Finaler Höhepunkt – und auch höchster Punkt der ganzen Tour – ist schliesslich in den Südtiroler Dolomiten noch die Überschreitung des 3152 Meter hohen Pizzo Boe, des höchsten Gipfels der Sella-Gruppe. Als Belohnung winkt auf seinem Haupt neben einer grandiosen Rundsicht – zum Greifen nah scheint zum Beispiel die (noch) gletscherbewehrte Marmolata – eine bewirtschaftete Hütte mit kühlem (Antonius-)Bier vom Fass – was für ein hochverdientes  Salute!
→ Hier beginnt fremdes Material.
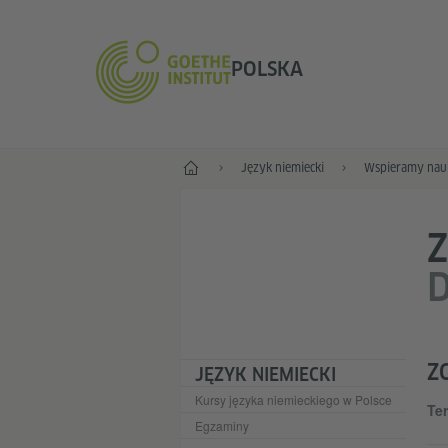
POLSKA
Start
Język niemiecki
Wspieramy nauk
D
Z
JĘZYK NIEMIECKI
Kursy języka niemieckiego w Polsce
Te
Egzaminy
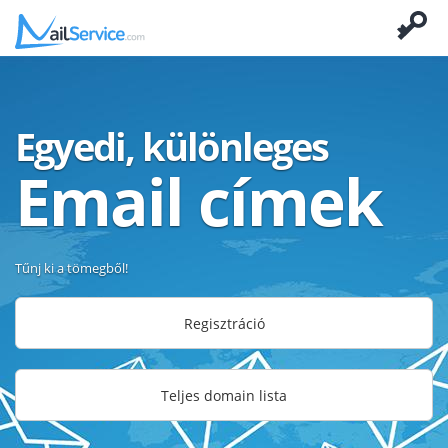
Egyedi, különleges
Email címek
Tűnj ki a tömegből!
Regisztráció
Teljes domain lista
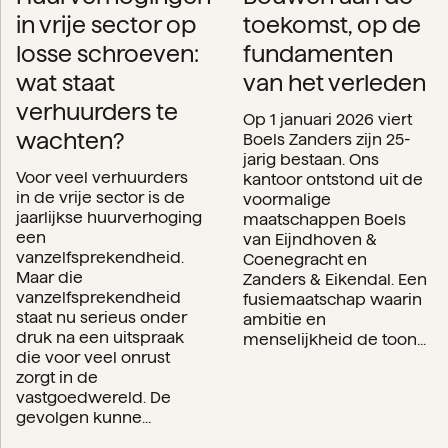
in vrije sector op
toekomst, op de
losse schroeven:
fundamenten
wat staat
van het verleden
verhuurders te
Op 1 januari 2026 viert
wachten?
Boels Zanders zijn 25-
jarig bestaan. Ons
Voor veel verhuurders
kantoor ontstond uit de
in de vrije sector is de
voormalige
jaarlijkse huurverhoging
maatschappen Boels
een
van Eijndhoven &
vanzelfsprekendheid.
Coenegracht en
Maar die
Zanders & Eikendal. Een
vanzelfsprekendheid
fusiemaatschap waarin
staat nu serieus onder
ambitie en
druk na een uitspraak
menselijkheid de toon...
die voor veel onrust
zorgt in de
vastgoedwereld. De
gevolgen kunne...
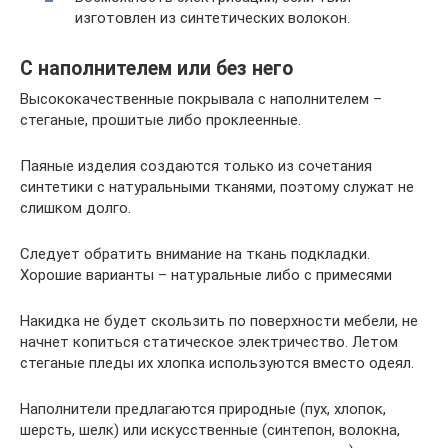
изготовлен из синтетических волокон.
С наполнителем или без него
Высококачественные покрывала с наполнителем –
стеганые, прошитые либо проклеенные.
Паяные изделия создаются только из сочетания
синтетики с натуральными тканями, поэтому служат не
слишком долго.
Следует обратить внимание на ткань подкладки.
Хорошие варианты – натуральные либо с примесями
Накидка не будет скользить по поверхности мебели, не
начнет копиться статическое электричество. Летом
стеганые пледы их хлопка используются вместо одеял.
Наполнители предлагаются природные (пух, хлопок,
шерсть, шелк) или искусственные (синтепон, волокна,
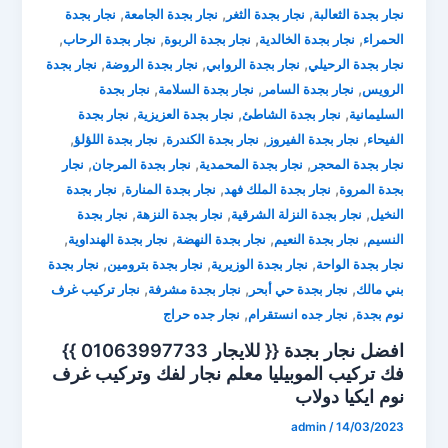
,
,
,
نجار بجدة الثعالبة
نجار بجدة الثغر
نجار بجدة الجامعة
نجار بجدة
,
,
,
,
الحمراء
نجار بجدة الخالدية
نجار بجدة الربوة
نجار بجدة الرحاب
,
,
,
نجار بجدة الرحيلي
نجار بجدة الروابي
نجار بجدة الروضة
نجار بجدة
,
,
,
الرويس
نجار بجدة السامر
نجار بجدة السلامة
نجار بجدة
,
,
,
السليمانية
نجار بجدة الشاطئ
نجار بجدة العزيزية
نجار بجدة
,
,
,
,
الفيحاء
نجار بجدة الفيروز
نجار بجدة الكندرة
نجار بجدة اللؤلؤ
,
,
,
نجار بجدة المحجر
نجار بجدة المحمدية
نجار بجدة المرجان
نجار
,
,
,
بجدة المروة
نجار بجدة الملك فهد
نجار بجدة المنارة
نجار بجدة
,
,
,
النخيل
نجار بجدة النزلة الشرقية
نجار بجدة النزهة
نجار بجدة
,
,
,
,
النسيم
نجار بجدة النعيم
نجار بجدة النهضة
نجار بجدة الهنداوية
,
,
,
نجار بجدة الواحة
نجار بجدة الوزيرية
نجار بجدة بترومين
نجار بجدة
,
,
,
بني مالك
نجار بجدة حي أبحر
نجار بجدة مشرفة
نجار تركيب غرف
,
,
نوم بجدة
نجار جده انستقرام
نجار جده حراج
افضل نجار بجدة {{ للايجار 01063997733 }}
فك تركيب الموبيليا ⁦معلم نجار لفك وتركيب غرف
نوم ايكيا دولاب
admin
/
14/03/2023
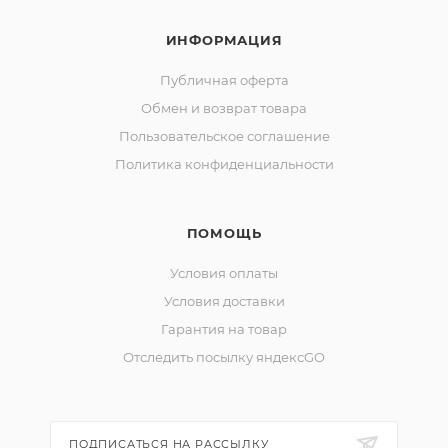
ИНФОРМАЦИЯ
Публичная оферта
Обмен и возврат товара
Пользовательское соглашение
Политика конфиденциальности
ПОМОЩЬ
Условия оплаты
Условия доставки
Гарантия на товар
Отследить посылку яндексGO
ПОДПИСАТЬСЯ НА РАССЫЛКУ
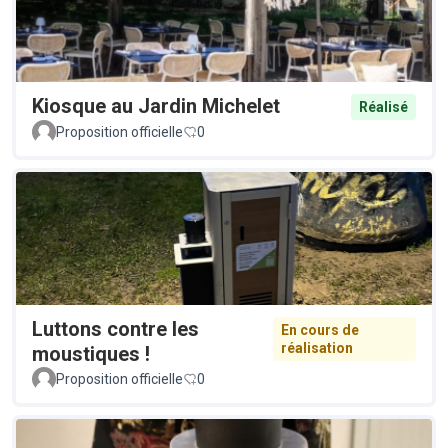
Kiosque au Jardin Michelet
Réalisé
Proposition officielle
0
Luttons contre les
En cours de
réalisation
moustiques !
Proposition officielle
0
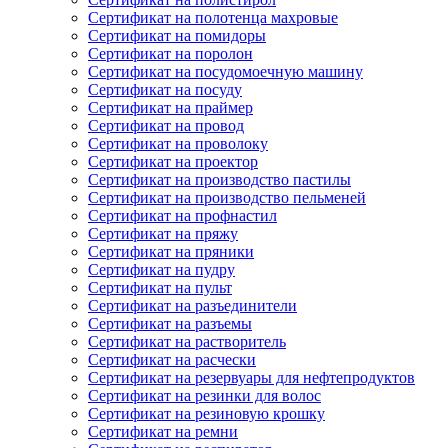
Сертификат на полотенца махровые
Сертификат на помидоры
Сертификат на поролон
Сертификат на посудомоечную машину
Сертификат на посуду
Сертификат на праймер
Сертификат на провод
Сертификат на проволоку
Сертификат на проектор
Сертификат на производство пастилы
Сертификат на производство пельменей
Сертификат на профнастил
Сертификат на пряжу
Сертификат на пряники
Сертификат на пудру
Сертификат на пульт
Сертификат на разъединители
Сертификат на разъемы
Сертификат на растворитель
Сертификат на расчески
Сертификат на резервуары для нефтепродуктов
Сертификат на резинки для волос
Сертификат на резиновую крошку
Сертификат на ремни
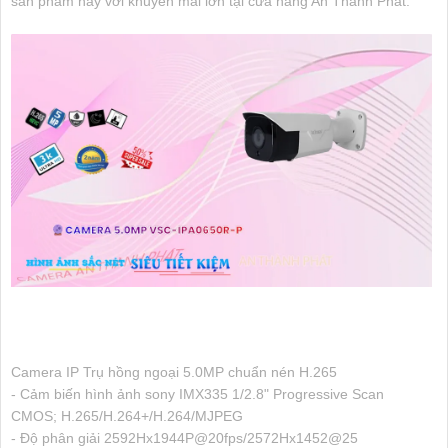
sản phẩm này với khuyến mãi lớn tại cửa hàng An Thành Phát."
Camera IP Trụ hồng ngoại 5.0MP chuẩn nén H.265
- Cảm biến hình ảnh sony IMX335 1/2.8" Progressive Scan
CMOS; H.265/H.264+/H.264/MJPEG
- Độ phân giải 2592Hx1944P@20fps/2572Hx1452@25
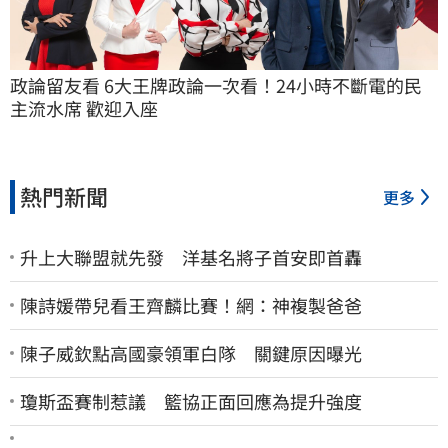
政論留友看 6大王牌政論一次看！24小時不斷電的民
主流水席 歡迎入座
熱門新聞
更多
升上大聯盟就先發 洋基名將子首安即首轟
陳詩媛帶兒看王齊麟比賽！網：神複製爸爸
陳子威欽點高國豪領軍白隊 關鍵原因曝光
瓊斯盃賽制惹議 籃協正面回應為提升強度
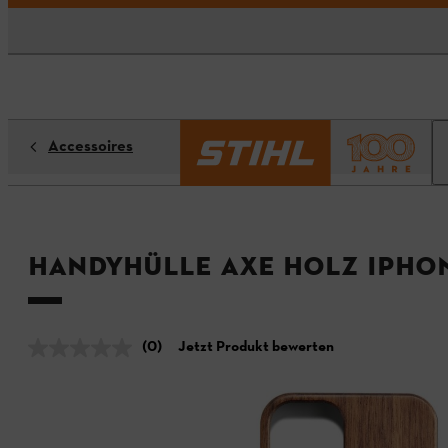
Accessoires
Handyhülle AXE Holz iPhon
(0)
Jetzt Produkt bewerten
Vinschgau: Blick zurück auf Meran vom Meraner Höhenweg. © Toni Kaiser

Zu Fuss hält die Seele Schritt

Hunderte von Kilometern zu Fuss mit einem Minimum an Utensilien am Rücken, die es zum Überleben braucht: Warum nimmt jemand so etwas auf sich? Einfach darum! Mit dem «Weg als Ziel», wie ein oft verwendetes Zitat besagt. Weitwandern heisst: Ohne Eile vorwärtsschreiten, neue Menschen treffen, schöne Landschaften durchmessen, an ruhigen Gewässern entlang, durch zauberhaft duftende Wälder, über Grenzen, Grenzen der Psyche auch. Weitwie auch Pilgerwanderungen lassen die Gedanken frei schweifen – und davonziehen – und schaffen so Platz für neue Ideen. Sie sind ein wunderbares Mittel, das Antworten auf offene Lebensfragen finden und neue Ziele suchen hilft.

Wer mit nur dem unterwegs ist, was am Rücken Platz findet, muss vorher Ballast ablegen. Ballast, der nicht nur den Körper, sondern auch die Psyche belastet. Unvermittelt fühlt man sich als Wolf oder als Wiesel, fliegt hoch wie der Adler, blickt tief und weit auf schroffe Felswände und gezackte Grate, in vermeintlich ewige Eisströme und graue Weiten. Bestaunt die als Gischt zu Tal donnernden Bäche, die sich in der Tiefe finden, vereinen und gemeinsam weiterziehen, gleichsam symbolhaft für unser eigenes Leben. Auch wir Wanderer ziehen stetig weiter auf unserem Weg, der im Gehen entsteht und den wir zurücklassen, als wären wir nie dagewesen.

Zugegeben, die Philosophie ist nicht jedermanns Sache. Doch wer wandernd über längere Strecken unterwegs ist, indem er Tag an Tag reiht, wird früher oder später ins Philosophieren kommen. Sich Fragen stellen und Antworten suchen, die unser Hiersein betreffen. «Pilgerschaft ist das Symbol eines spirituellen Lebens», besagt ein Sprichwort. Dabei seinen ganz persönlichen (Wander-)Rhythmus zu finden, ist Zweck und Ziel. Bis die Alltagssorgen aus dem Hier und Jetzt entflogen sind – die Indianer sagen: bis die Seele nachgekommen ist. Die unmittelbar erlebte Natur führt zur inneren Befreiung, steigert das Selbstvertrauen, lässt Schmerzen und Leid vergessen. Ja führt vielleicht sogar zum sogenannten Flow, jenem wunderbaren Gefühl, als würde man frei von allem Ballast durch und über bisher ungeahnte Landschaften schweben.